Fuller is keen to historicise software art in terms of calculation, and sees Maurice d'Ocagne's 'Le Calcul SimplifiŽ par les ProcŽdŽs Mecaniques et graphiques' (1893) as an early example of computer criticism. The standardisation of objects for Fuller typical of industrial production follows this same numerical logic. Programmers are contemporary 'freaks' of numbers in this sense, as individuals able to assemble their thoughts in an appropriate way for the purposes of calculation. They have 'power lodged in their heads'. This is not hard it should be pointed out - he quotes Joseph Weizenbaum (programmer of Eliza) in this connection: 'Almost anyone with a reasonably orderly mind can become a good programmer with just a little instruction and practice.'

It is almost as if programmers exhibit a numerical disorder (that as an example he expressed in contrast to the numerical disease of being in a hetereosexual couple). In this way, there is a politics of numbers that is exemplified by Benjamin (quoted by Fuller):

'... the ability of machines to duplicate words and writing outstrips human needs. The energies that technology develops beyond this threshold are destructive. First of all, they advance the technology of war and its propagandist preparation' (note: from the essay 'Edward Fuchs, Collector and Historian' but the Artwork essay makes more of this connection of technology to war as a direct result of an aestheticisation of politics that might be extended perhaps, in this context, to an aestheticisation of code). Software art in this sense is a mechanism for a reverse tendency, a critical means for the exploration of how software propagates the standard object.
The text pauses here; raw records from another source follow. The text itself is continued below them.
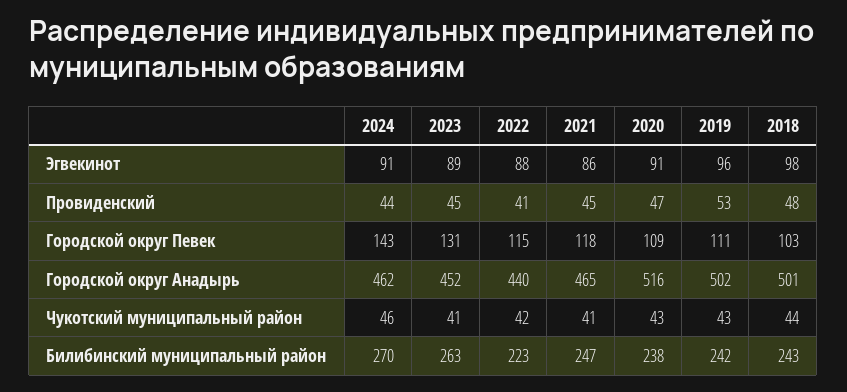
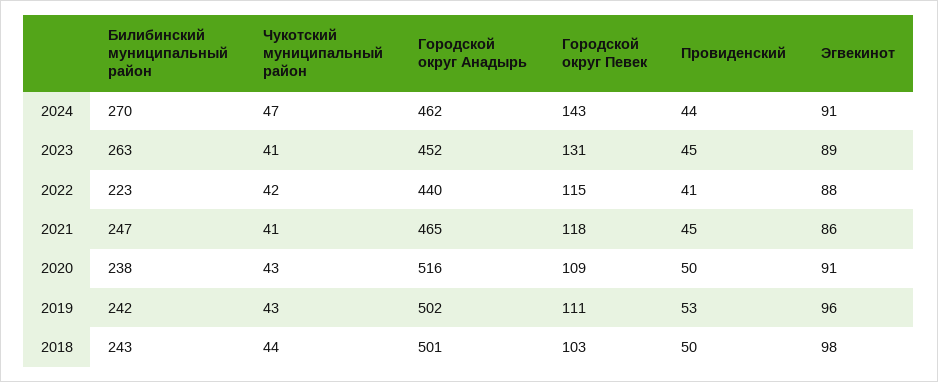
2020, Провиденский: 47 -> 50
2018, Провиденский: 48 -> 50
2024, Чукотский муниципальный район: 46 -> 47

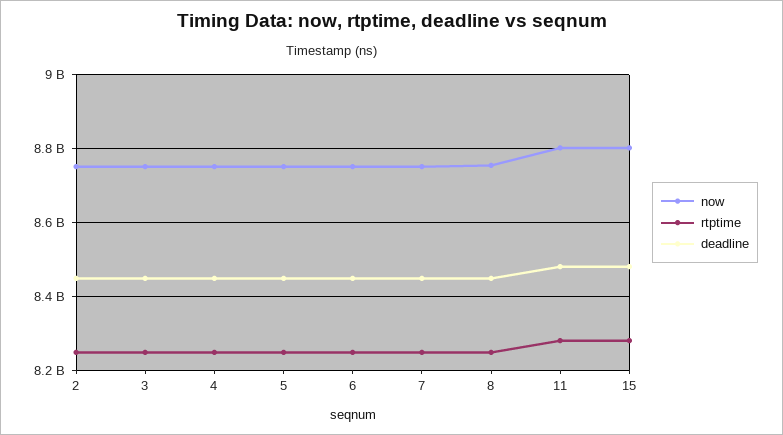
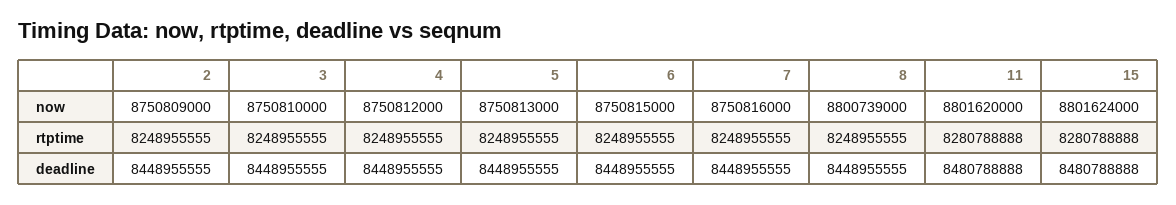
now, 8: 8760000000 -> 8800739000

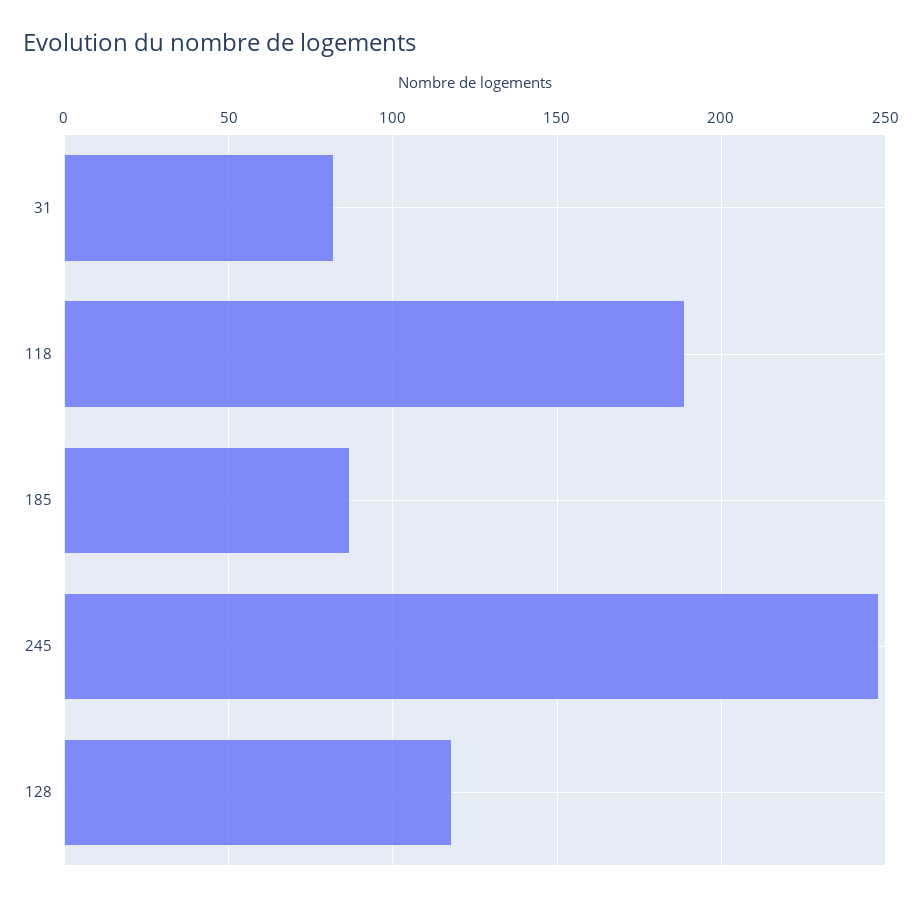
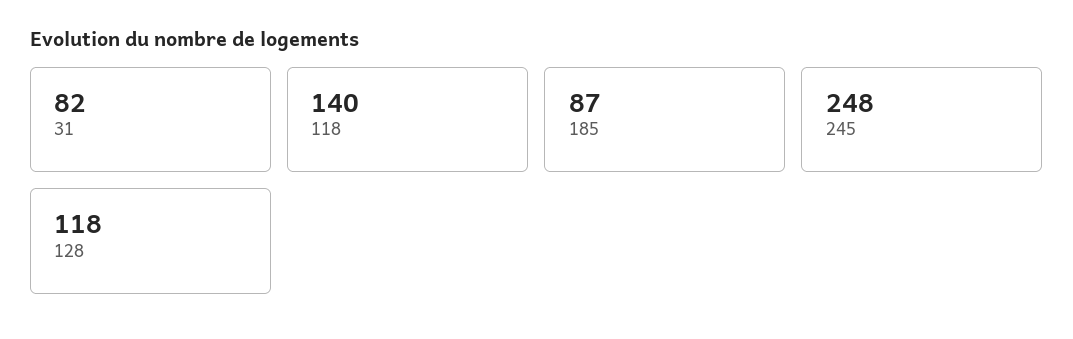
118: 190 -> 140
He says: 'On the scale of numbers, post-industrial society is perhaps something that occurs when the 'avalanche of numbers' of Hacking, an enormous and self-generating torrent of factualisation, tabulation and recording meshes with numericalised labour, mechanisation and product and informational standardisation and variation.'

 

Mainstream computing is locked into a neo-Platonism for Fuller that finds aesthetic value in the most simple, purely expressed of formal resolutions to a given problem.

In contrast is Harwood's London.pl (found on the run_me.org software repository) based on, or plagarising, William Blake's poem 'London' written in the last decade of the Eighteenth century. Here, in both works, statistics and the modulation of populations are used for social comment. In the Harwood version, arguably, the contemporary 'arithmetico-material' conditions are doubly registered both in content and form. For instance, one line of the program comments reads:

# Find and calculate the gross lung-capacity of the children screaming from 1792 to the present.

The issue is made public as well as actualised in the present to evoke contemporary suffrage.